The decision was described by Politico as “a setback for Smith and comes on top of more than a year of delay that investigators have encountered in seeking Perry’s records, but the ruling could also have significant impact any time the Justice Department seeks to investigate the actions of members of Congress.”

“It’s unclear whether Smith will appeal the decision to the full bench of the D.C. Circuit or to the Supreme Court. His office declined to comment, as it did last week when the court released an order broadly outlining the outcome of the fight,” Politico noted.

Perhaps most importantly, however, it comes as the special counsel’s office is experiencing what could be charitably termed a late-summer dry spell.

On Aug. 7, Judge Aileen Cannon, the Florida judge overseeing the Trump confidential information case, struck down two of Smith’s filings and demanded he explain “the legal propriety of using an out-of-district grand jury proceeding to continue to investigate and/or to seek post- indictment hearings on matters pertinent to the instant indicted matter in this district,” according to Axios.

Meanwhile, in a July 31 hearing, the special counsel’s team admitted to the court that it hadn’t turned over all pertinent evidence to Donald Trump’s defense lawyers despite previously avouching that they had.

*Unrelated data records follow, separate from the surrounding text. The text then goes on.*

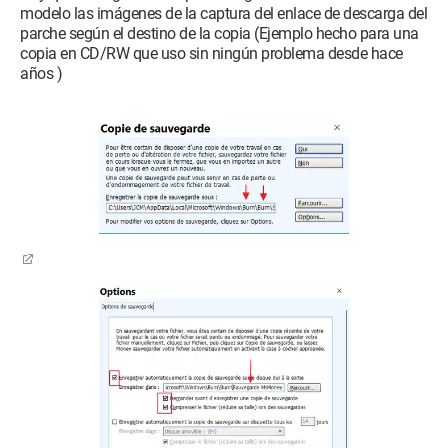
modelo las imágenes de la captura del enlace de descarga del
parche según el destino de la copia (Ejemplo hecho para una
copia en CD/RW que uso sin ningún problema desde hace
años )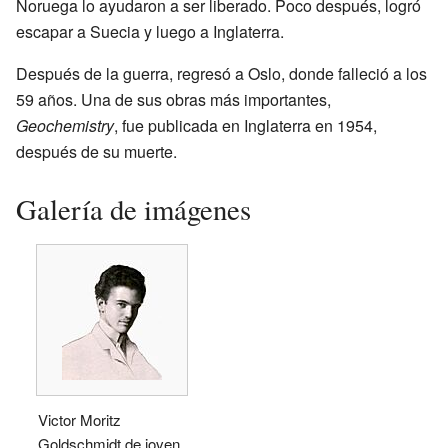
Noruega lo ayudaron a ser liberado. Poco después, logró
escapar a Suecia y luego a Inglaterra.
Después de la guerra, regresó a Oslo, donde falleció a los
59 años. Una de sus obras más importantes,
Geochemistry
, fue publicada en Inglaterra en 1954,
después de su muerte.
Galería de imágenes
Victor Moritz
Goldschmidt de joven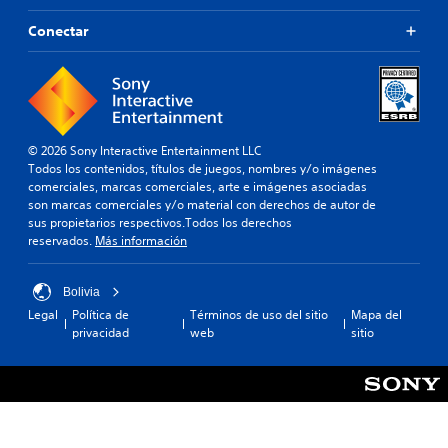
e
d
s
u
v
e
r
Conectar
n
o
a
á
e
z
u
p
n
s
d
i
t
e
i
d
o
p
o
a
r
u
p
m
n
e
a
e
© 2026 Sony Interactive Entertainment LLC
o
d
r
n
Todos los contenidos, títulos de juegos, nombres y/o imágenes
s
e
a
t
comerciales, marcas comerciales, arte e imágenes asociadas
i
n
q
e
son marcas comerciales y/o material con derechos de autor de
n
m
u
o
sus propietarios respectivos.Todos los derechos
c
o
e
d
reservados.
Más información
o
s
s
e
n
t
e
n
s
r
p
t
Bolivia
e
a
u
r
Legal
Política de
Términos de uso del sitio
Mapa del
c
r
e
o
privacidad
web
sitio
u
e
d
d
e
n
a
e
n
f
n
u
c
o
o
n
i
r
í
l
a
m
r
í
s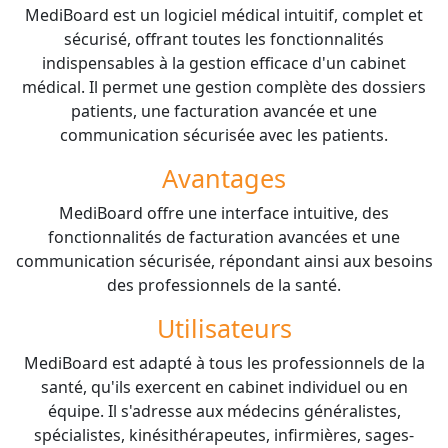
MediBoard est un logiciel médical intuitif, complet et
sécurisé, offrant toutes les fonctionnalités
indispensables à la gestion efficace d'un cabinet
médical. Il permet une gestion complète des dossiers
patients, une facturation avancée et une
communication sécurisée avec les patients.
Avantages
MediBoard offre une interface intuitive, des
fonctionnalités de facturation avancées et une
communication sécurisée, répondant ainsi aux besoins
des professionnels de la santé.
Utilisateurs
MediBoard est adapté à tous les professionnels de la
santé, qu'ils exercent en cabinet individuel ou en
équipe. Il s'adresse aux médecins généralistes,
spécialistes, kinésithérapeutes, infirmières, sages-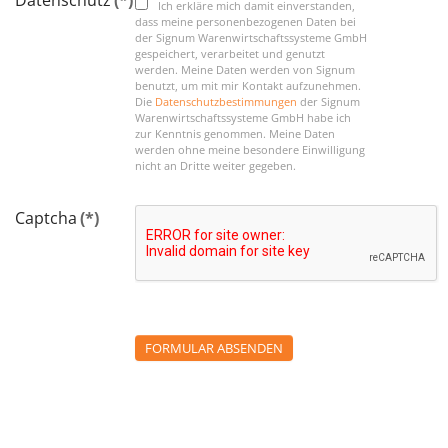
Datenschutz
(*)
Ich erkläre mich damit einverstanden,
dass meine personenbezogenen Daten bei
der Signum Warenwirtschaftssysteme GmbH
gespeichert, verarbeitet und genutzt
werden. Meine Daten werden von Signum
benutzt, um mit mir Kontakt aufzunehmen.
Die
Datenschutzbestimmungen
der Signum
Warenwirtschaftssysteme GmbH habe ich
zur Kenntnis genommen. Meine Daten
werden ohne meine besondere Einwilligung
nicht an Dritte weiter gegeben.
Captcha
(*)
FORMULAR ABSENDEN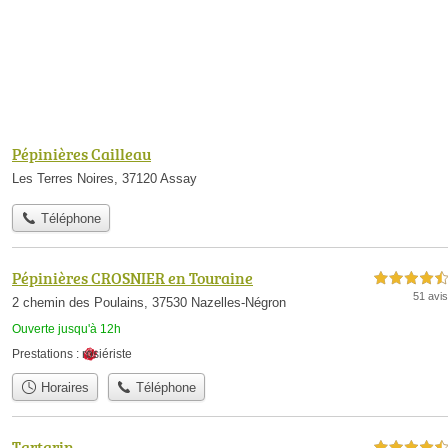
Pépinières Cailleau
Les Terres Noires, 37120 Assay
Téléphone
Pépinières CROSNIER en Touraine
4,5 étoiles sur 5
51 avis
2 chemin des Poulains, 37530 Nazelles-Négron
Ouverte jusqu'à 12h
Prestations :
rosiériste
Horaires
Téléphone
Tartarin
4,5 étoiles sur 5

The evidence was part of a superseding indictment filed on July 27 in which Smith’s office filed additional charges against Trump, claiming he instructed his team to delete security footage at his Mar-a-Lago estate prior to the August 2022 FBI raid there.

“On July 27, as part of the preparation for the superseding indictment coming later that day and the discovery production for Defendant De Oliveira, the Government learned that this footage had not been processed and uploaded to the platform established for the defense to view the subpoenaed footage,” the July 31 filing read.

“The Government’s representation at the July 18 hearing that all surveillance footage the Government had obtained pre-indictment had been produced was therefore incorrect.”

The prosecutors were required by law to upload the footage to an online platform where it could be viewed by the former president’s counsel.

In a statement after that legal faux pas came to light, Trump accused Smith of “prosecutorial misconduct.”